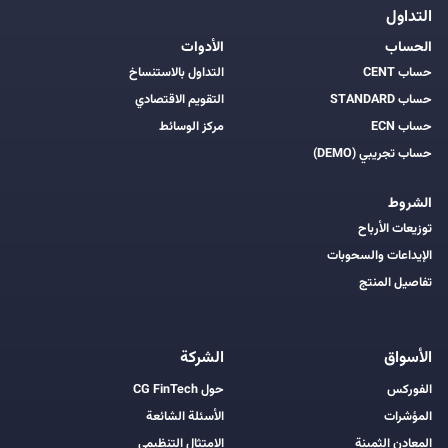
التداول
الحساب
الأدوات
حساب CENT
التداول بالاستنساخ
حساب STANDARD
التقويم الاقتصادي
حساب ECN
مركز الوسائط
حساب تجريبي (DEMO)
الشروط
توزيعات الأرباح
الإيداعات والسحوبات
تفاصيل المنتج
الأسواق
الشركة
الفوركس
حول CG FinTech
المؤشرات
الأسئلة الشائعة
المعادن الثمينة
الامتثال التنظيمي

________________

* **EXERCISE**:
Word for word, write out the full listing, leaving the pictures aside.

* **TASK SOLUTION**:
التداول
الحساب
الأدوات
حساب CENT
التداول بالاستنساخ
حساب STANDARD
التقويم الاقتصادي
حساب ECN
مركز الوسائط
حساب تجريبي (DEMO)
الشروط
توزيعات الأرباح
الإيداعات والسحوبات
تفاصيل المنتج
الأسواق
الشركة
الفوركس
حول CG FinTech
المؤشرات
الأسئلة الشائعة
المعادن الثمينة
الامتثال التنظيمي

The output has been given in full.